# Exercise instructions
Everything in the data that follows should be given again verbatim, except the images.

=-=-=

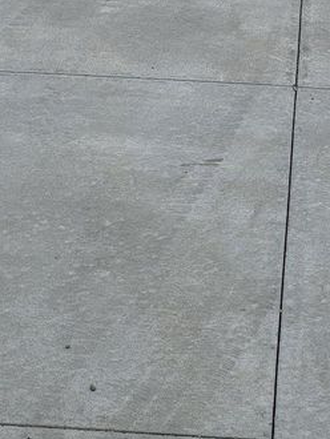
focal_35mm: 95
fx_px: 1206
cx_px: 287
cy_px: -203
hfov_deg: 15.4
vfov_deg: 18.5
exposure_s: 1/684
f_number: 1.7
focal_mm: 6.3
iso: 10
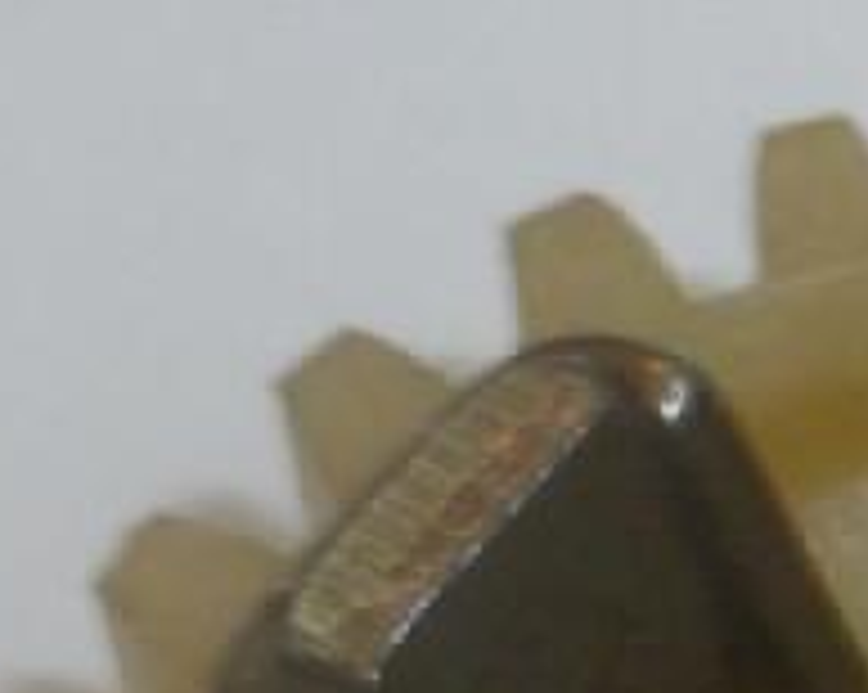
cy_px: 1256
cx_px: 1165
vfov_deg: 6.6
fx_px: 5826
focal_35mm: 227
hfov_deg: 8.4
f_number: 3.3
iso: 160
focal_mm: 5
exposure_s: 1/30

=-=-=

# Your response
focal_35mm: 95
fx_px: 1206
cx_px: 287
cy_px: -203
hfov_deg: 15.4
vfov_deg: 18.5
exposure_s: 1/684
f_number: 1.7
focal_mm: 6.3
iso: 10
cy_px: 1256
cx_px: 1165
vfov_deg: 6.6
fx_px: 5826
focal_35mm: 227
hfov_deg: 8.4
f_number: 3.3
iso: 160
focal_mm: 5
exposure_s: 1/30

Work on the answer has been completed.